**Data to use**
════
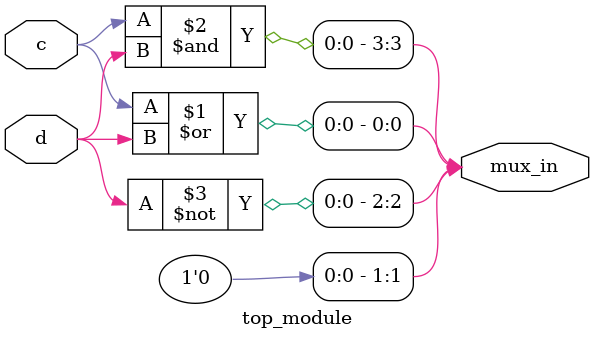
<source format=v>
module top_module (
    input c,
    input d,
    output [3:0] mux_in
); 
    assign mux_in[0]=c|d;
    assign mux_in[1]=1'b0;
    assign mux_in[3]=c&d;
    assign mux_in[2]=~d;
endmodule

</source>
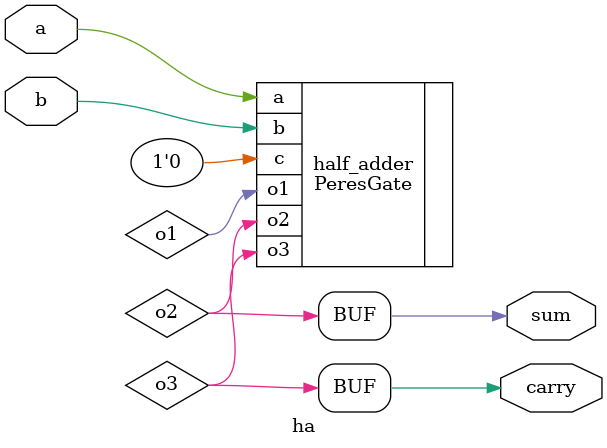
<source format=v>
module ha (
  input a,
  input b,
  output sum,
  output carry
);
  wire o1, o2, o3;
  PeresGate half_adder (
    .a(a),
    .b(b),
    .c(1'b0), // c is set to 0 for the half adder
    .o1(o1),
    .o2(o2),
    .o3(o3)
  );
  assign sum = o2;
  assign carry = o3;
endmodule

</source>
════
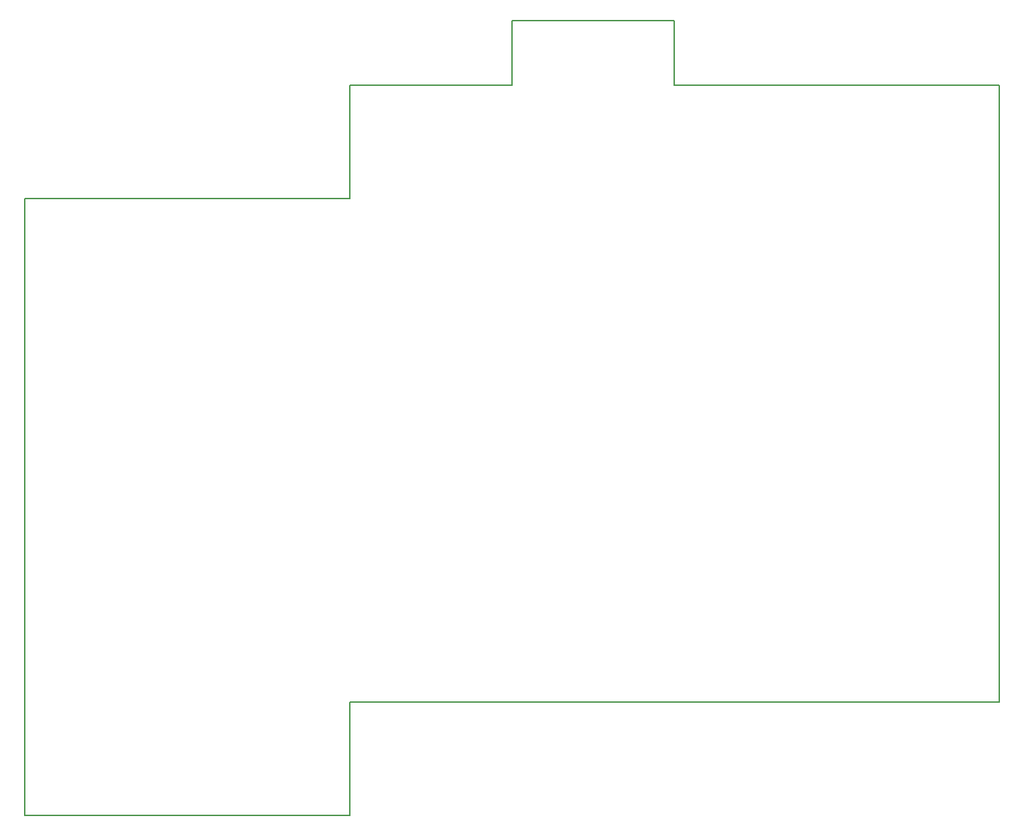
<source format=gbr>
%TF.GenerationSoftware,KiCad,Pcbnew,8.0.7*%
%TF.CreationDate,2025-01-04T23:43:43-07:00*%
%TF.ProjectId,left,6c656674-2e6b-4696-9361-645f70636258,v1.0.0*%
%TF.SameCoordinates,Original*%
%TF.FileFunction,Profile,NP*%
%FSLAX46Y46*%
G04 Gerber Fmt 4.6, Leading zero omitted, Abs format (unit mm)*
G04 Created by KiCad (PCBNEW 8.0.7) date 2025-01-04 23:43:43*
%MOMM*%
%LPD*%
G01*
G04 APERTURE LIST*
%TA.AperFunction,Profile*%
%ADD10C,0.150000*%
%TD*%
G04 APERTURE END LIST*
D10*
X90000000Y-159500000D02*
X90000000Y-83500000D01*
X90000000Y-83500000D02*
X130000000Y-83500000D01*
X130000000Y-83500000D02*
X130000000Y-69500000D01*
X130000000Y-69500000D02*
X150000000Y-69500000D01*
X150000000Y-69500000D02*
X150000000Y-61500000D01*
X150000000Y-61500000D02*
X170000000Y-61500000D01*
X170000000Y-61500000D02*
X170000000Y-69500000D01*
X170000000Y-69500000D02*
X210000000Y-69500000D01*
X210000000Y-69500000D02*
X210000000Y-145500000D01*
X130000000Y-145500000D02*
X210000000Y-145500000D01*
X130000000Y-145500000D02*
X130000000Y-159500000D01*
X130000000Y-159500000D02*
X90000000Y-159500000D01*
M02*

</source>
════
**What this task involves**
Looking at the material above, how many lines hold the word "output"? Only the number, please.

**Solution for this problem**
3